====== TEXT BLOCK ======

On the other hand, “the accident victims were sad, but surprisingly after six months, they [also] went back to their previous levels of happiness.” Think about that for a moment. Six months later both groups--those who had won the lottery and those who had an accident and were paralyzed--had returned to their previous state of happiness. I don’t know what that says to you, but it says to me that happiness is an inside job. Our circumstances don’t determine how satisfied we are with our lives. Something else--on the inside--makes the difference.

The same studies on happiness were conducted with a group of college professors. They were asked how happy they would be if they got tenure. For a college professor tenure means that they are given a permanent post from which they can be removed only under extraordinary circumstances. These professors answered that, if they got tenure, they would be very happy . . . for the rest of their lives.

Another group of professors was asked how unhappy they would be if they did not get tenure. They answered, “Very unhappy for a very long time.”

And again, when researchers went back to them six months later, every one of these professors  had gone back to their previous level of well-being whether they received tenure or not. “If they were happy before, they were happy six months later . . . if they were unhappy before, they were unhappy six months later.” (1) Interesting.

You and I count as part of our heritage the blessings of life, liberty and the pursuit of happiness. But what is happiness? Is happiness something that can be obtained by pursuing it? Is it a product of circumstance or surroundings? Is it to be equated with money in the bank, a diploma on the wall, the respect of one’s friends and neighbors? Or does it depend on something else, something entirely different?  Think for a moment: What would it take to make you happy--really happy?

====== GIVEN ENTRIES ======

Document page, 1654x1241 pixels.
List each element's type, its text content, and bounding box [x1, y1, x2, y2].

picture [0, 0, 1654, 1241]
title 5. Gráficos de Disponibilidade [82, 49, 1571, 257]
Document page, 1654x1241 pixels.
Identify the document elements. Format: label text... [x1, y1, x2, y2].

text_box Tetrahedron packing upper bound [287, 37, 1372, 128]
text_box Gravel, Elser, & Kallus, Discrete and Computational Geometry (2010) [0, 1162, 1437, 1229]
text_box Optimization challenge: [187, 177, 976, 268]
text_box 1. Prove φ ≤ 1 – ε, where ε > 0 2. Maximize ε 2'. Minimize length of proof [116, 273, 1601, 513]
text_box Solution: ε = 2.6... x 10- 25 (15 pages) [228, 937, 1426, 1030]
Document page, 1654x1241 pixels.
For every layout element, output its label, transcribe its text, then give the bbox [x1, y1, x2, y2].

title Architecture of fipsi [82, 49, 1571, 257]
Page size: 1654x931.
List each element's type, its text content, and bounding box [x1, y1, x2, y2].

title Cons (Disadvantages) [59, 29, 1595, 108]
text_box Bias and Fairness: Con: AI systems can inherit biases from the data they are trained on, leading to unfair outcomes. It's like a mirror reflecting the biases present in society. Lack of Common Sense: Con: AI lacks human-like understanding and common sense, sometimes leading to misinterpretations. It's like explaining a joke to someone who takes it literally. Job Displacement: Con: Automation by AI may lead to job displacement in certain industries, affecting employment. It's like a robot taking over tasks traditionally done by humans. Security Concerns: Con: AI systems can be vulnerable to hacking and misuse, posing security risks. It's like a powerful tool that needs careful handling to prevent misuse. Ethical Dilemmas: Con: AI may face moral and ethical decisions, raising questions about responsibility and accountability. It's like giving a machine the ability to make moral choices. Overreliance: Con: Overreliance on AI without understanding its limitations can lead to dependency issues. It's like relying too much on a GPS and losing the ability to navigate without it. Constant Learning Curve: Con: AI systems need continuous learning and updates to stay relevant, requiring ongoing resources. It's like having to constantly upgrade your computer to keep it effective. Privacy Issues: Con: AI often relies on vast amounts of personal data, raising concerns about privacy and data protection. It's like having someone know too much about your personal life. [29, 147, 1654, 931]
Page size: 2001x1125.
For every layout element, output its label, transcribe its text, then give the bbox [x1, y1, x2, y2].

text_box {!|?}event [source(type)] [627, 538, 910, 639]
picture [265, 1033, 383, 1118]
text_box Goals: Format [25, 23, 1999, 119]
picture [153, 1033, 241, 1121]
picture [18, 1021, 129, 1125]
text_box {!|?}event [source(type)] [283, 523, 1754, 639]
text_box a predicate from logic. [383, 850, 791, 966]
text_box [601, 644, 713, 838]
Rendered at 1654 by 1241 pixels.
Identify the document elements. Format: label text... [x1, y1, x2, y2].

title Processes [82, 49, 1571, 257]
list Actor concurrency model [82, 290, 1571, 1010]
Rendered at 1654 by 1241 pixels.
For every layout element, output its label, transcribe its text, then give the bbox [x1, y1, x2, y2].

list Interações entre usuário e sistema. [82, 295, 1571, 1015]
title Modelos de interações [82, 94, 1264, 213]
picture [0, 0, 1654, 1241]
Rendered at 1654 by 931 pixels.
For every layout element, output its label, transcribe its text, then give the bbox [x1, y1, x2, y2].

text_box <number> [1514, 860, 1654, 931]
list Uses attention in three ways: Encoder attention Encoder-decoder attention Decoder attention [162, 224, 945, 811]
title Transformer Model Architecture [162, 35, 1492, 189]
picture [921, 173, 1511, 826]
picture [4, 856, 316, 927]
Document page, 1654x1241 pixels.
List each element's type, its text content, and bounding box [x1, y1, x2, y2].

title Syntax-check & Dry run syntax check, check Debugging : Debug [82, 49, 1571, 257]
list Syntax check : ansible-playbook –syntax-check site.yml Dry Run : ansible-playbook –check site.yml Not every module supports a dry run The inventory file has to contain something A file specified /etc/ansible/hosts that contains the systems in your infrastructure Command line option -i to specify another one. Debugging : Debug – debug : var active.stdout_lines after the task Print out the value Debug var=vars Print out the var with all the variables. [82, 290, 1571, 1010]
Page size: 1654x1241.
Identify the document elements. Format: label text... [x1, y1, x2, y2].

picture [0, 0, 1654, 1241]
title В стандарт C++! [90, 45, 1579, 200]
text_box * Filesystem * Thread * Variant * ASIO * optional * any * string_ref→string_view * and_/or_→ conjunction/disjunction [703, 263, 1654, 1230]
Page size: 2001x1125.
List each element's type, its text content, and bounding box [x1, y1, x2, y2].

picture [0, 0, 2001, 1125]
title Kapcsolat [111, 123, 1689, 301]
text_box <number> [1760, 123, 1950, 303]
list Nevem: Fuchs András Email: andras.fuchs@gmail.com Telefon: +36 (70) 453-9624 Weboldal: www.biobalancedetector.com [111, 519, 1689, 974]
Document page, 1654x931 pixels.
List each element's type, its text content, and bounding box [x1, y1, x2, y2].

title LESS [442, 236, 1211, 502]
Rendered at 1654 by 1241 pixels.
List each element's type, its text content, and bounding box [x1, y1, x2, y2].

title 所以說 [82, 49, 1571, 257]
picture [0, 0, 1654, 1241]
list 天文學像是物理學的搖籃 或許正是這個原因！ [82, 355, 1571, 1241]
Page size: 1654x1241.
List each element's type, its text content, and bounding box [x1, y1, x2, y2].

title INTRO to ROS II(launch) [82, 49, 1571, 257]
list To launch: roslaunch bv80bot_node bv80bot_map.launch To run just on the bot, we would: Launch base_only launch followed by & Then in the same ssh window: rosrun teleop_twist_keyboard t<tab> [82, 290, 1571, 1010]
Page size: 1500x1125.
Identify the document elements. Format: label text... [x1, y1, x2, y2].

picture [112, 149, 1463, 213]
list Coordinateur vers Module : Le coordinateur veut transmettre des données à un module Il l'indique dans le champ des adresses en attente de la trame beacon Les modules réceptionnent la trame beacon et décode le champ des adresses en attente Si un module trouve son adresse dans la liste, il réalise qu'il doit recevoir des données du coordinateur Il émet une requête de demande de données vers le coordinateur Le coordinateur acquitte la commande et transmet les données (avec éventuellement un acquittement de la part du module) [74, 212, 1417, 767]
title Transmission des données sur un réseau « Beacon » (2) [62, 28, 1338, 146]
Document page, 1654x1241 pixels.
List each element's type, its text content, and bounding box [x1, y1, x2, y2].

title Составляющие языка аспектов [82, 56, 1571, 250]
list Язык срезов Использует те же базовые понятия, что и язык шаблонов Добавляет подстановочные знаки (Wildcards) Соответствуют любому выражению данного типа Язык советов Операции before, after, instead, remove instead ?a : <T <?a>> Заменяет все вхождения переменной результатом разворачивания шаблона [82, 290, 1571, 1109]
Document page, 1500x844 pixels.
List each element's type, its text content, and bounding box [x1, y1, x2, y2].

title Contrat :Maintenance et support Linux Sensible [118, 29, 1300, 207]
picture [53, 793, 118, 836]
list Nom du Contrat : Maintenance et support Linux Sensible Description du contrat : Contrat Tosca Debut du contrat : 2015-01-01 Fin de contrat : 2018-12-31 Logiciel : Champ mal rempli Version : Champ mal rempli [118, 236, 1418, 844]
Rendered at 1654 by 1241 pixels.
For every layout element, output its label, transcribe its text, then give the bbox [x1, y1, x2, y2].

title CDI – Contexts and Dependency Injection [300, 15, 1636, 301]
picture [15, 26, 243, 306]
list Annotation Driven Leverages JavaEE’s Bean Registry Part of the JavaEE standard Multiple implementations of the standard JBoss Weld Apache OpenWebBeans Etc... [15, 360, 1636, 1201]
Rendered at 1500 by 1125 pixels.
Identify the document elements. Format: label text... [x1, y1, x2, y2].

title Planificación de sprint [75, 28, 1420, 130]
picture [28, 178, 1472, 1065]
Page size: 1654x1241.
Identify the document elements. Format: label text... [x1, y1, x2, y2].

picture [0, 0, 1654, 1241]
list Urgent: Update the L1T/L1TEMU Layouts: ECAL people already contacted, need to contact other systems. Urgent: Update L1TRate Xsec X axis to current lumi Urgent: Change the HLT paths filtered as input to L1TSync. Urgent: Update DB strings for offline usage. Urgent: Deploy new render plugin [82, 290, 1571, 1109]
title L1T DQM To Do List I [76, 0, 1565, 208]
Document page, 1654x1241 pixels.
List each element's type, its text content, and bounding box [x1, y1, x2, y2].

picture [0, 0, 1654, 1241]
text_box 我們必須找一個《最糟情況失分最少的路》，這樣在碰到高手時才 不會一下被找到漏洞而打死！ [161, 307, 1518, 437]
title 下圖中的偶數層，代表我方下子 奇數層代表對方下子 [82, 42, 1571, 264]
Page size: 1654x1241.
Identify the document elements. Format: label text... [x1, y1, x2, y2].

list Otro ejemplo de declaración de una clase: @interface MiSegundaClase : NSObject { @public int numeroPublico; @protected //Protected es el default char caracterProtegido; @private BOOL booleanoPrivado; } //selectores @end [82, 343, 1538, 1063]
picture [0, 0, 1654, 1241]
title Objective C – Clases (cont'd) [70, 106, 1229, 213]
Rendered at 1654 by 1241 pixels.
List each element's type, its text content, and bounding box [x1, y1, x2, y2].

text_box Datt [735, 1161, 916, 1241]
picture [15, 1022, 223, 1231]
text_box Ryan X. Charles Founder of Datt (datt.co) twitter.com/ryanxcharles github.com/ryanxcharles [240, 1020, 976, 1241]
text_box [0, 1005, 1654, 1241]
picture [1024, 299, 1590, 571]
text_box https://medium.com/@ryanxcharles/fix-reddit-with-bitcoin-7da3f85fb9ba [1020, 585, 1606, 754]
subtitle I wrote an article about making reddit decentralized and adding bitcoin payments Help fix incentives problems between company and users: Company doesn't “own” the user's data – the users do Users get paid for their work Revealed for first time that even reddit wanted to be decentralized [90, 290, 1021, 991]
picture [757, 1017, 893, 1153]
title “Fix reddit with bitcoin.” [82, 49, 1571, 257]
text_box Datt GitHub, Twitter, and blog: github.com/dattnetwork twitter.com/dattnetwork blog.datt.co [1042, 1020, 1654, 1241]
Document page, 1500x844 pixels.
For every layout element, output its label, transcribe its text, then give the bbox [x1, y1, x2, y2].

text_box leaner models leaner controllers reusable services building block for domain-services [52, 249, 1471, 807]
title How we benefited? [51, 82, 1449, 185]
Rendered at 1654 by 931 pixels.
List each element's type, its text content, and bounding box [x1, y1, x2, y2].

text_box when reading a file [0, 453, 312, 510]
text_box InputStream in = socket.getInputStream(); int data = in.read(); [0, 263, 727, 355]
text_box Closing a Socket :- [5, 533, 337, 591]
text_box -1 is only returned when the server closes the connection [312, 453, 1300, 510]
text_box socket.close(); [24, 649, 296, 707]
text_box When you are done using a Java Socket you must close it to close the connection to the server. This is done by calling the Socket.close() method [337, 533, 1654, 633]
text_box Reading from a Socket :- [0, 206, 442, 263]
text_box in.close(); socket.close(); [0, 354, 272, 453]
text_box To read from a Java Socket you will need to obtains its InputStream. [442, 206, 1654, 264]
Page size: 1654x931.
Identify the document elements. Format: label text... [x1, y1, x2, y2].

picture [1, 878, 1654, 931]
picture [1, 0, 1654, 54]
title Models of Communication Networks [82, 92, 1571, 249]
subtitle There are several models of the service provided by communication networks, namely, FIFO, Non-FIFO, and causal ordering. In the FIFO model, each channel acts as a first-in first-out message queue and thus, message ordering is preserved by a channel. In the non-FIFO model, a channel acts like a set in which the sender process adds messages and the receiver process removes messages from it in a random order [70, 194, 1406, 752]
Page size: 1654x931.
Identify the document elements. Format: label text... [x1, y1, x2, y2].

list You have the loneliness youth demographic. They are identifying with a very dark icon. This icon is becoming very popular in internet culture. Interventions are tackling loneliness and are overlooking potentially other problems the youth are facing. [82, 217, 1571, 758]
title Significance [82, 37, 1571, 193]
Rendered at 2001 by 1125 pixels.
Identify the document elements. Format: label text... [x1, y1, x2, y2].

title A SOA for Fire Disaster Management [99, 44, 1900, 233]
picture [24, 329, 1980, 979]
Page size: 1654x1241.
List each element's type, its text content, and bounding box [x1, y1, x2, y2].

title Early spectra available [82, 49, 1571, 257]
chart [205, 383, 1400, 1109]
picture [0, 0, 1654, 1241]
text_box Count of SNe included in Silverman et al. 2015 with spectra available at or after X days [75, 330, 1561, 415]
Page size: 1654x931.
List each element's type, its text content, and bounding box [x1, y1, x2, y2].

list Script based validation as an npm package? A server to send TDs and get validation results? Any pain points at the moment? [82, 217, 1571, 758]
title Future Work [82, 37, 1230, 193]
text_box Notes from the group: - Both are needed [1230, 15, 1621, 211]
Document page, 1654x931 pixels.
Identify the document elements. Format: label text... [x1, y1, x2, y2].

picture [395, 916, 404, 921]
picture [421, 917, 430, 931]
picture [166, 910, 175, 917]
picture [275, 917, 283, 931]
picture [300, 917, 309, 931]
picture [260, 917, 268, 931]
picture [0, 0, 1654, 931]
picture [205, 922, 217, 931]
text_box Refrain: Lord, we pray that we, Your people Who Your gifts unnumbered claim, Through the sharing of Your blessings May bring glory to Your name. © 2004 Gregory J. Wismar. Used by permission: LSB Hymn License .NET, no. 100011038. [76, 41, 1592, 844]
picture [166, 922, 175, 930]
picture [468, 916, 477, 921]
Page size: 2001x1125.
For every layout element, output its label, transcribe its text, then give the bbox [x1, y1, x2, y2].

======

* _EXERCISE 1_: In the passage on happiness, what does tenure mean for a college professor?
* _EXERCISE 2_: Print everything in the passage on happiness from "The same studies" down to "of their lives.".
The lines are separate material and have no connection to the passage on happiness.

* _WORKED SOLUTION 1_: Tenure means being given a permanent post from which one can be removed only under extraordinary circumstances.

* _WORKED SOLUTION 2_:
The same studies on happiness were conducted with a group of college professors. They were asked how happy they would be if they got tenure. For a college professor tenure means that they are given a permanent post from which they can be removed only under extraordinary circumstances. These professors answered that, if they got tenure, they would be very happy . . . for the rest of their lives.